こんなに長ったらしく書いて、アンタらが聴く理由を作ってあげたんだから絶対に聴きなさい!


そして最後にボクの一番お気に入りの歌詞を載せておこう。
この歌詞はスゴイ。
今聴いてもそのメッセージ性は全っ然有効というか、今だからこそというか。
まぁとにかく今のテレビ業界はこの曲聴いて考え方改めて欲しいね。
では「フィクション大魔境」。


"触れてはいけない事 ない事になってるもの 友達と日常話すコトバ でもT.P.O.で言えなくなることは ホントホントに実在するし 根拠がなんとも理解に苦しい 内容ともかく誤解を招いちゃ ドーコー言わずに撤回しなくちゃ 糾弾されるかゴーゴー非難 あっさり変換 一番簡単 その場凌ぎの対応策 コトバなくなりゃ 即 解決みたく さわらぬ神にたたりなし 改善する気なんてさらさらない コトバは消えても残る存在 言いかえられても さらに不可解 クレーム対策主義 根本の問題 掘り下げずにムシ よくないよ この態度 しかし クレームつけるほうも問題ないの? そりゃ 不快にさせたり傷つけたり 蔑む表現は避けるべき でも 問題は表現する人の態度 コトバ自体 そんな重要じゃないよ かんじんの内容に不感症 フィクション大魔境"


やっぱGREEEEEEAT!!!
ハナタラシ
「HANATARASHI」(1985)


何でお前等はそんなしょうもないことで机バンバン叩いて笑えるねん。
一万円のベルトしてたらそんな偉いんか。
まどろっこしいステップとか全部すっ飛ばして単純にセックスがしたい。
つーかお前等みたいなオモロない奴等は全員ぶち殺したい。


高校時代、そんなことばっかり考えていた。
男子校だったことも手伝って、その憤懣や殺意めいたものは日々鋭くなっていった。

もう何かに縋らないと、脳細胞が粉々に砕け散って発狂するんじゃないかと思っていた時期もあった。
実際にジーパンのケツのポケットにモンキーレンチ忍ばせて登校してた時もあった。
バリバリの文化系がケツのポケットにモンキーレンチ。
もう後はがむしゃらに振りかざすしかないって感じだ。

でも幸いにも何とかそういうことをせずに済んだのは、ボクにはお笑いや小説やロックがあったから。
それらは過激であれば過激である程、ボクの心を満たしてくれた。
お笑いならダウンタウン、小説なら筒井康隆、そしてロックなら…。


ハナタラシとは現・BOREDOMSの山塚アイがフロントマンを務めていたノイズパンクバンド。
彼等のライブに於ける伝説は枚挙に暇がない。
パフォーマンスとして猫の死骸をチェーンソーで切り刻んだだの、ユンボでライブハウスごと破壊しただの、チェーンソーを振り回していて誤って自分の太股を切っただの、果ては来日したアーティストのライブにダイナマイト持って潜入したとか。

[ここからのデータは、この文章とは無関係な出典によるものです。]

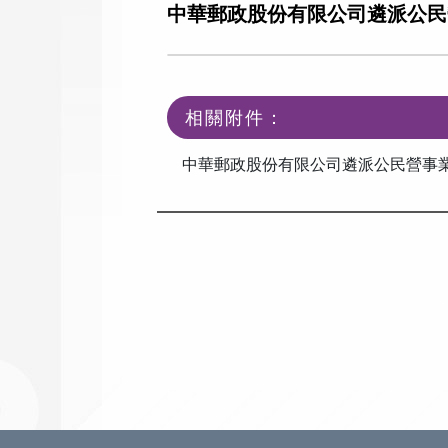
中華郵政股份有限公司遴派公民營事
相關附件：
中華郵政股份有限公司遴派公民營事業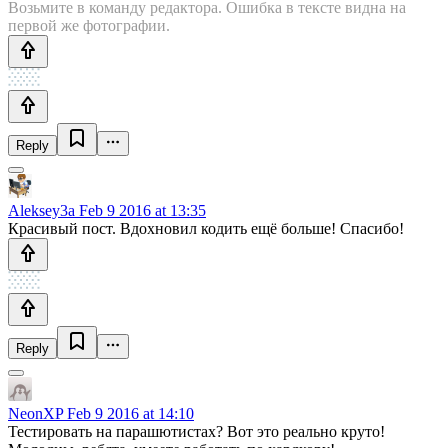
Возьмите в команду редактора. Ошибка в тексте видна на
первой же фотографии.
Reply
Aleksey3a
Feb 9 2016 at 13:35
Красивый пост. Вдохновил кодить ещё больше! Спасибо!
Reply
NeonXP
Feb 9 2016 at 14:10
Тестировать на парашютистах? Вот это реально круто!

ボクは高校時代、一度だってハナタラシの音楽を聴いたことがない。
このアルバムは、いまだ未CD化のレコードでのみ聴くことが出来る音源だし、そのレコードだって当時、数万円の値が付くようなレア盤だった。
ジリ貧の高校生のボクには、そんなものを聴く手立てなどどこにもなかった。

でもそんなことどうでもよかった。
嘘だろうが本当だろうが、そんな伝説が語り継がれているだけでゾクゾクしたし、それだけで満足だった。
たとえ彼等の音楽に触れることが出来なくても、過去にそんな奴が存在したってだけで救われるような気持ちになった。


あれから10年余り経った。
つい先頃、ブート盤のCD-Rでこのアルバムを手に入れたので、早速聴いてみた。
そこには、ただただ憎悪と狂気に任せて繰り出される破壊的ノイズの塊だけがあった。
噂に寸分違わぬキ×ガイじみたノイズだった。
でも正直、こんなの何回も繰り返し聴くようなもんでもない。


そしてボクはやっと気付いた。
彼等のようなアーティストはレコードに刻まれた記録なんかが重要ではないのだ。
そんなことよりも、四半世紀以上にも亘って語り継がれた伝説こそが、彼等の最高の作品であり、奏でた音楽なのだと。

だからこうしてこんなカスブログにも、彼等の伝説が絶えることなきよう願いを込めて、記す。
ボクのような高校生活を送るゴミ人間にとってそれは、宗教にすらなり得る救いの光だから。